Saturday, March 24, 2007
Fallacies of Public Perception
I recently got a great comment from a nameless fellow blogger that seemed to be a perfect example (despite the massive run-on sentence) of some of the misinformation that I hear too often about downtown real estate.
Prices are dropping too! I know you're on the inside, but I'm one of those young up and comers so to speak that these lofts are suppose to target, yet no one I talk to would move downtown including me and I work downtown and look at these everyday.

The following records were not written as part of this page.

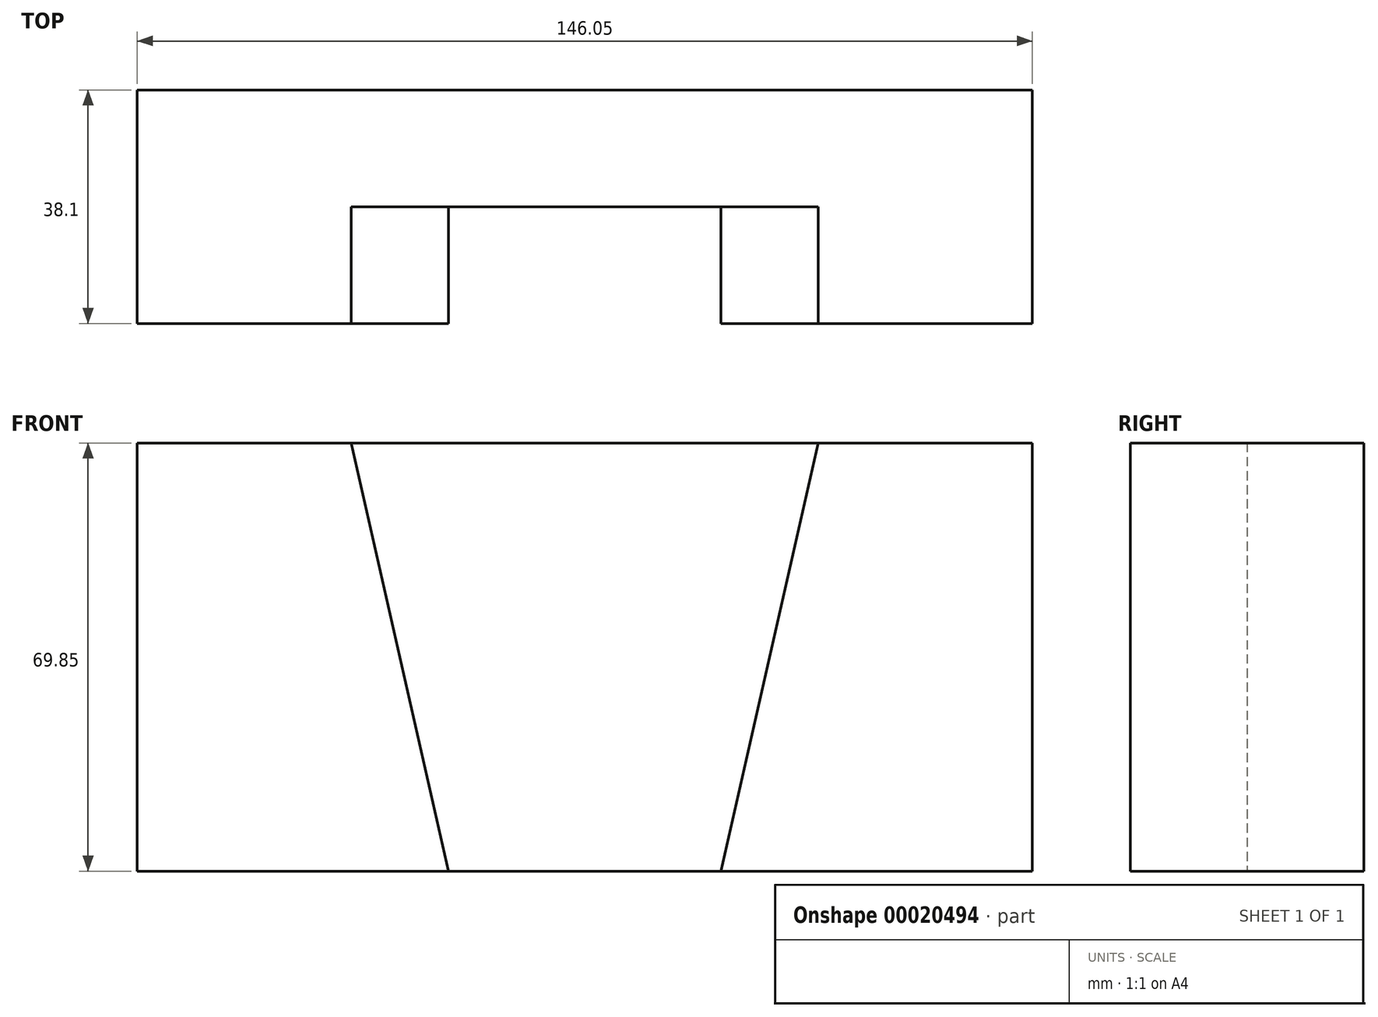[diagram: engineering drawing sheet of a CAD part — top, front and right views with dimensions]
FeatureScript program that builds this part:
annotation { "Feature Type Name" : "Feature", "Feature Type Description" : "" }
export const myFeature = defineFeature(function(context is Context, id is Id, definition is map)
    precondition{}
    {
        {
            var Q0;
            Q0=qCreatedBy(makeId("Front.planeOp"),FACE);
            var sketch = newSketch(context, id + "F0", { "sketchPlane" : qUnion([Q0])});
            skLineSegment(sketch, "E0.bottom", {"start": v(-81.37, -30.98) * mm, "end": v(64.68, -30.98) * mm});
            skLineSegment(sketch, "E0.top", {"start": v(-81.37, 38.87) * mm, "end": v(64.68, 38.87) * mm});
            skLineSegment(sketch, "E0.left", {"start": v(-81.37, -30.98) * mm, "end": v(-81.37, 38.87) * mm});
            skLineSegment(sketch, "E0.right", {"start": v(64.68, -30.98) * mm, "end": v(64.68, 38.87) * mm});
            skPoint(sketch, "E1", {"position": v(-30.57, -30.98) * mm});
            skPoint(sketch, "E2", {"position": v(13.88, -30.98) * mm});
            skPoint(sketch, "E3", {"position": v(-46.44, 38.87) * mm});
            skPoint(sketch, "E4", {"position": v(29.76, 38.87) * mm});
            skLineSegment(sketch, "E5", {"start": v(13.88, -30.98) * mm, "end": v(29.76, 38.87) * mm});
            skLineSegment(sketch, "E6", {"start": v(-46.44, 38.87) * mm, "end": v(-30.57, -30.98) * mm});
            skSolve(sketch);
        }
        {
            var Q0;
            {var subQ1=sQuery(id+"F0.wireOp",EDGE,"E5");Q0=makeQuery(id+"F0.imprint","IMPRINT",FACE,{"disambiguationData":[TD([[makeQuery(id+"F0.imprint","IMPRINT",EDGE,{"derivedFrom":subQ1}),1.0]])]});}
            extrude(context, id + "F1", {"entities" : qUnion([Q0]), "depth" : 19.05 * mm});
        }
        {
            var Q0;
            {var subQ1=sQuery(id+"F0.wireOp",EDGE,"E0.right");Q0=makeQuery(id+"F0.imprint","IMPRINT",FACE,{"disambiguationData":[TD([[makeQuery(id+"F0.imprint","IMPRINT",EDGE,{"derivedFrom":subQ1}),1.0]])]});}
            extrude(context, id + "F2", {"entities" : qUnion([Q0]), "operationType" : NewBodyOperationType.ADD, "depth" : 38.1 * mm});
        }
        {
            var Q0;
            {var subQ1=sQuery(id+"F0.wireOp",EDGE,"E0.left");Q0=makeQuery(id+"F0.imprint","IMPRINT",FACE,{"disambiguationData":[TD([[makeQuery(id+"F0.imprint","IMPRINT",EDGE,{"derivedFrom":subQ1}),-1.0]])]});}
            extrude(context, id + "F3", {"entities" : qUnion([Q0]), "operationType" : NewBodyOperationType.ADD, "depth" : 38.1 * mm});
        }
    });
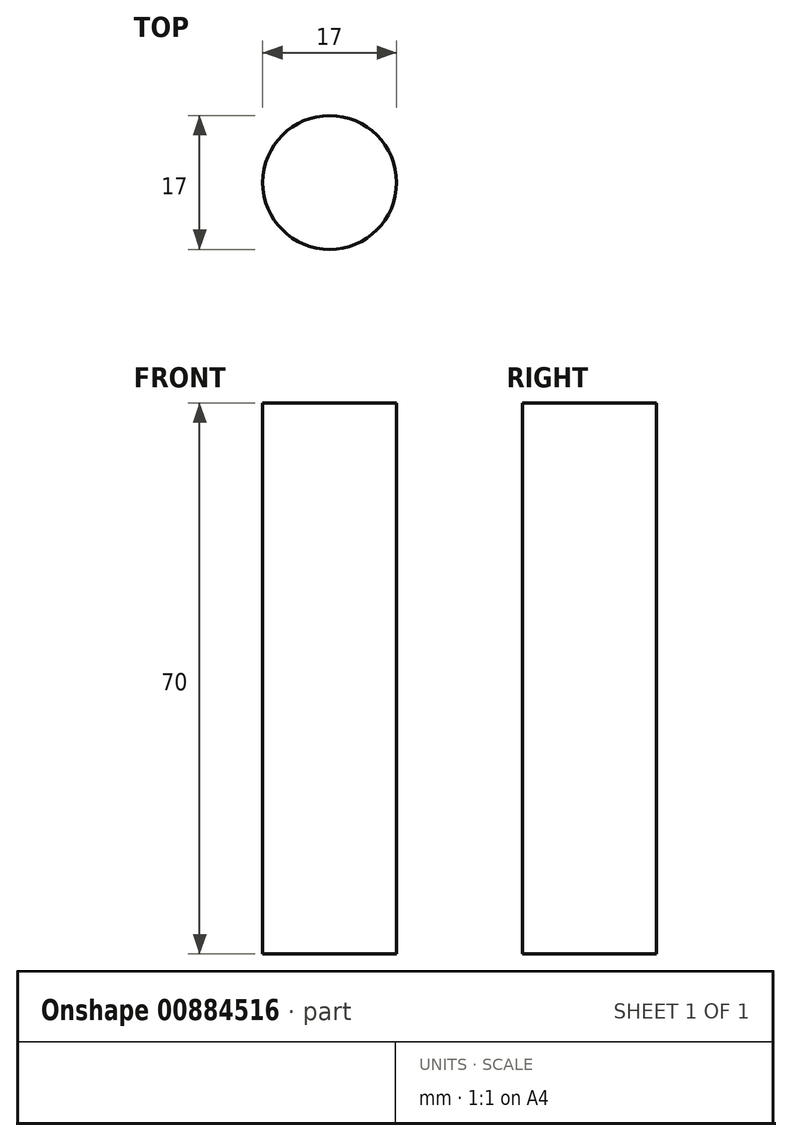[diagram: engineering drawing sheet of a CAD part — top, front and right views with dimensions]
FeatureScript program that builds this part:
annotation { "Feature Type Name" : "Feature", "Feature Type Description" : "" }
export const myFeature = defineFeature(function(context is Context, id is Id, definition is map)
    precondition{}
    {
        {
            var Q0;
            Q0=qCreatedBy(makeId("Top.planeOp"),FACE);
            var sketch = newSketch(context, id + "F0", { "sketchPlane" : qUnion([Q0])});
            skCircle(sketch, "E0", {"center": v(0, 0) * mm, "radius": 8.5 * mm});
            skSolve(sketch);
        }
        {
            var Q0;
            Q0=qSketchRegion(id+"F0",true);
            var Q1;
            Q1=makeQuery(id+"F0.imprint","IMPRINT",FACE,{"disambiguationData":[TD([[makeQuery(id+"F0.imprint","IMPRINT",EDGE,{"derivedFrom":sQuery(id+"F0.wireOp",EDGE,"E0")}),1.0]])]});
            extrude(context, id + "F1", {"entities" : qUnion([Q0, Q1]), "depth" : 70 * mm, "offsetDistance" : 25 * mm});
        }
    });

I consider prices dropping to mean that something actually sold for more than it will later. Buyer's who visit lofts with me can attest to my beliefs that some lofts are overpriced. In 2005, there was a fork in the road, so to speak, where a group of developer's continued on doing what they had been doing for the past several years regarding new construction pricing. (See my post back then, Loft Pricing: 401) A newer group of loft developers sort of tested the market that year with limited success. What the heck, it was a boom year. Why not?
What happens in St. Louis real estate? The market rate seems to slowly increase.
To say that the prices are dropping to me means that the market rate has dropped. That happens with gas, bananas and beer, but not usually real estate. To see artificially high "list prices" drop does not mean that pricing has dropped. It just means that someone is trying to get real.
Point 2, Are lofts being built for the next generation? My answer would be officially, "sort of, but mostly not."
To me, some of the developers that are really trying the "youth marketing" thing are the same ones that are over-pricing, under-sizing, and not doing as well in the numbers game.
Despite all this, the urban renaissance in St. Louis marches on.